Per un attimo Filippa sentì chiaramente le gote colorarsi di fuoco, ma Sandro
non le aveva che rivolto uno sguardo disinteressato, tornando ben presto alla
parete che stava dipingendo insieme l’altro artista. Era stato come se avesse
voluto semplicemente accertarsi che fosse ancora lì. Filippa si strinse il
cesto al petto, mordendosi un labbro. Posò la testa ad una colonna e continuò
ad osservare l’operato dei due artisti con vivo interesse, fino a che non la
sentì, una sensazione di insofferenza all’altezza del ventre. Una percezione maligna. Qualcosa
che le era già capitato più volte, spesso quando era bambina. Molte dimeno da
quando era cresciuta, l’ultima volta era stato a quindici anni, quando aveva
cominciato a lavorare per la sua signora. S’era trovata a camminare per le
scale della tenuta, portando un secchio d’acqua, seguendo le istruzioni di
Betta, che portava un corpetto stretto ed i capelli fermi in un ferretto
dall’aspetto di farfalla, troppo nobile per il suo rango. Aveva visto dalle
ampie finestre il parco, la madonna era ferma nei giardini, camminava con
un’ampia gonna azzurra criscolla, un corpetto damascato d’un vibrante giallo limone, i capelli neri
raccolti con perle bianche. Teneva sottobraccio quel figlio, che era dovuto
andare poi via, per la sua strada. E rideva la madonna, Filippa ricordava che
cinque anni prima, la sua signora rideva ancora. S’era voltata verso di lei, occhi scuri come
l’ematite, neri come quelli d’un satanasso, la stritolarono la gola, poi
l’aveva sentita, quella orribile sensazione, che aveva avuto prima di andar via
dalla Grecia.
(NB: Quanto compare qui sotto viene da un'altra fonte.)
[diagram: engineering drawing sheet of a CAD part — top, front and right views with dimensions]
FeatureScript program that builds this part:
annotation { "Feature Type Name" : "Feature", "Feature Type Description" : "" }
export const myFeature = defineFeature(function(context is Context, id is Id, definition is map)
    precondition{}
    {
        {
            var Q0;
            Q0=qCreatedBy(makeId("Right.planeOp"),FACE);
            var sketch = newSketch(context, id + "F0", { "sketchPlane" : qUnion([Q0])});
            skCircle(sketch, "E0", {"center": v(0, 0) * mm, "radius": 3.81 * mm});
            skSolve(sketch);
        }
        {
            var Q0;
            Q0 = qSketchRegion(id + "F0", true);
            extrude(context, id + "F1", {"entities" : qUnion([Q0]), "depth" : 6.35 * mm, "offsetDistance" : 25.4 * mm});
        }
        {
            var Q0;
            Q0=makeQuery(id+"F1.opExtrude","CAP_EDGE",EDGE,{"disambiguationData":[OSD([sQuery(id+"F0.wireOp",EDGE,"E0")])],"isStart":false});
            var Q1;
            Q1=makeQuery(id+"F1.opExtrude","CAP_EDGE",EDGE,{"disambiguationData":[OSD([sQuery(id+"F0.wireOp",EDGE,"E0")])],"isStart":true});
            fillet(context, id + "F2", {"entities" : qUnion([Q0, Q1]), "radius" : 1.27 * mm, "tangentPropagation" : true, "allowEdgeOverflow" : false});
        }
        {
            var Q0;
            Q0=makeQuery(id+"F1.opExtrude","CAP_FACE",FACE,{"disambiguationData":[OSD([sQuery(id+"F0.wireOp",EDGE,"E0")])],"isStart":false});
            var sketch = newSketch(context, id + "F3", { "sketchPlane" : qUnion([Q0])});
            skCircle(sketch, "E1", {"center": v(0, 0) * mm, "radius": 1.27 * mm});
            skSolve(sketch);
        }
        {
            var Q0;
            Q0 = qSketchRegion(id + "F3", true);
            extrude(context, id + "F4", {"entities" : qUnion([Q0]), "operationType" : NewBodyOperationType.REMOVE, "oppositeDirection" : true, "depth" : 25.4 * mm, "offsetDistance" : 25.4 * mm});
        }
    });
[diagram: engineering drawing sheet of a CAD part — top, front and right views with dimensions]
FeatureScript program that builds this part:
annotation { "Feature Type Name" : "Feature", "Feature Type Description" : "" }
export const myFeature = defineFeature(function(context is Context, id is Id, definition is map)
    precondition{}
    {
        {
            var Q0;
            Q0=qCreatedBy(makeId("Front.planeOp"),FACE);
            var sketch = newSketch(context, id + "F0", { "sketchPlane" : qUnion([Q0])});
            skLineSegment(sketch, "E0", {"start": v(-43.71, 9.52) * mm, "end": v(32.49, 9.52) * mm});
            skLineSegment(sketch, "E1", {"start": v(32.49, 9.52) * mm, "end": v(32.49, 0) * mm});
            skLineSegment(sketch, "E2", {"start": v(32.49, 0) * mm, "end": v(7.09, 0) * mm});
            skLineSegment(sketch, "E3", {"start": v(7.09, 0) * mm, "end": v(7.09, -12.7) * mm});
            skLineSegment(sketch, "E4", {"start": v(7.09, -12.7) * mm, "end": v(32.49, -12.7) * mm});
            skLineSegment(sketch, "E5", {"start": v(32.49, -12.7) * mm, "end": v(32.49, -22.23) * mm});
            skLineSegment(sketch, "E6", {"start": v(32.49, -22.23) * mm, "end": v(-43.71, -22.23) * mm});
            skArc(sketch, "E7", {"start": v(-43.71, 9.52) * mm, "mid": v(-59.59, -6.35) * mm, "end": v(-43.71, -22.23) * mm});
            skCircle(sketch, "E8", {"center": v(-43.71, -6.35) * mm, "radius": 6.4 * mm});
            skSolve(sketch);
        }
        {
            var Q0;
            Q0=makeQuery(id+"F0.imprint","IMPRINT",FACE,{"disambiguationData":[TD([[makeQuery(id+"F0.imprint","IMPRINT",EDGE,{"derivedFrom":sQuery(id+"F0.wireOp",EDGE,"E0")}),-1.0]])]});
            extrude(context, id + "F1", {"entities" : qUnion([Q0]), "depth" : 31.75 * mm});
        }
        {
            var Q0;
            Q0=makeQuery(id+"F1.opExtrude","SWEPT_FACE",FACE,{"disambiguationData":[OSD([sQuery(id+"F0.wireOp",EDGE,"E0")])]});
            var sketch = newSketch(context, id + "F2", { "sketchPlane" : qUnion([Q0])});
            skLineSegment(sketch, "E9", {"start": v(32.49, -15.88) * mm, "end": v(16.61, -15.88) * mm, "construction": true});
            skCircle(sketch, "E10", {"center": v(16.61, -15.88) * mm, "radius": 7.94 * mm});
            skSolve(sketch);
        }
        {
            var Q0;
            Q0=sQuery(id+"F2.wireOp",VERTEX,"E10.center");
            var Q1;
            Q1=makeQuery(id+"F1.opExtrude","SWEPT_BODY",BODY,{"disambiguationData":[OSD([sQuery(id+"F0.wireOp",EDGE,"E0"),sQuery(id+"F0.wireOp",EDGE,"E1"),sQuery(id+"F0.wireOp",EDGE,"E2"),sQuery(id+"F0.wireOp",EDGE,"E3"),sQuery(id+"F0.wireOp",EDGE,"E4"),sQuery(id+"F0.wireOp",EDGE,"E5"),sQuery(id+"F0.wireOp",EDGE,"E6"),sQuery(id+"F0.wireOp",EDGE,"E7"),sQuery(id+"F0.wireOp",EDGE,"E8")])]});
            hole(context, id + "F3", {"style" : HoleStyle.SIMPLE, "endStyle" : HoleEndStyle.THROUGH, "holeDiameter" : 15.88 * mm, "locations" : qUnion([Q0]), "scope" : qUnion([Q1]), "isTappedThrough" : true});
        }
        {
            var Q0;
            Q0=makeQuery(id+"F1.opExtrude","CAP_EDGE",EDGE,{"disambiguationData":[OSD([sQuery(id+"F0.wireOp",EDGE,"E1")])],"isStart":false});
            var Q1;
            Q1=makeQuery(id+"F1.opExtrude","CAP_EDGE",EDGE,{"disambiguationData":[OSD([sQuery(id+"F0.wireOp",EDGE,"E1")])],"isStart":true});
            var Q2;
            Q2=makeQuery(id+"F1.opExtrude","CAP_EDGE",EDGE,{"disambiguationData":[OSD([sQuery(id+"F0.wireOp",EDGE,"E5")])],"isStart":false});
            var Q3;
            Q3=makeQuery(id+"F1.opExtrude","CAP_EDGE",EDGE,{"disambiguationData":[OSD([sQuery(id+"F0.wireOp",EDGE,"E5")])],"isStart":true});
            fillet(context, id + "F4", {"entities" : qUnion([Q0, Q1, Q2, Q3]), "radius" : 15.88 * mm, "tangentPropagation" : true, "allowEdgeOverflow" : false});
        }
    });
Come di qualcosa che s’arrampicava sulla schiena e poi lo
scricchiolio, una voce profonda e Filippa, la sgradevole e tonante sensazione
che qualcuno l’avesse chiamata.
La madonna s’era concentrata di
nuovo verso il figlio, aggiustandoli i capelli scuri così simili. Ma Filippa aveva continuato a sentire lo
sgradevole sensazione d’un fiato sul suo orecchio, una piccola voce stridente,
che s’era poi ingrossata come d’un urlo.
Il secchio l’era scivolato via dalle dita nodose, che s’era rovesciato
sul pavimento. Betta s’era volta, con gli occhi scuri ed intimidatori. “Che
seccatura” aveva detto, ma all’ora alle orecchie di Filippa non era venuta che
un suono stridulo d’una lingua che non sconosceva ancora. Per l’ultima volta la
voce l’aveva chiamata ed ignorando i rimproveri di Betta, lei s’era voltata, ma
nessuno pronunciava il suo nome. “Io
l’ho detto, prendiamo un’italiana” aveva ringhiato la signora alle sue spalle,
con i pugni ai fianchi, “Questa neanche capisce quello che dico” s’era lagnata
ad alta voce.
“Filippa”
la voce la riportò al suo tempo, pensò qualcuno la stesse chiamando, ma di
fronte lei, impettito ed insozzato di vernice c’era Sandro, “Mi ero persa in un
ricordo” aveva ammesso a voce bassa, sollevandosi sulle sue gambe, sentendole
molle come l’argilla. Il cesto di cibo,
le era scivolato dalle dita, rovesciandosi nuovamente sul pavimento, “Hai le
stigmati alle mani” aveva detto con un tono secco Sandro, lo stesso che aveva
la vecchia Betta quando le parlava. Filippa era caduta sulle ginocchia e s’era
messa a raccogliere i viveri e questa volta, il fischio sulle sue orecchie fu
forte, come qualcuno cantasse appollaiato alle sue spalle. Filippa, una voce greve, sussurrata, una voce che un tempo le dava
il buongiorno, prima di finire inghiottita nella memoria, che era poi riapparsa
più e più volte nella sua vita, nei momenti più imprevedibili, quella di suo
padre. Bisbigliò qualcosa, ma la gola s’era fatta secca; Sandro s’era chinato
al suo fianco, aiutandola a raccogliere i viveri, ignorando Filippino e gli
altri membri della servitù medicea. L’aveva toccata alla spalla, “Sei pallida”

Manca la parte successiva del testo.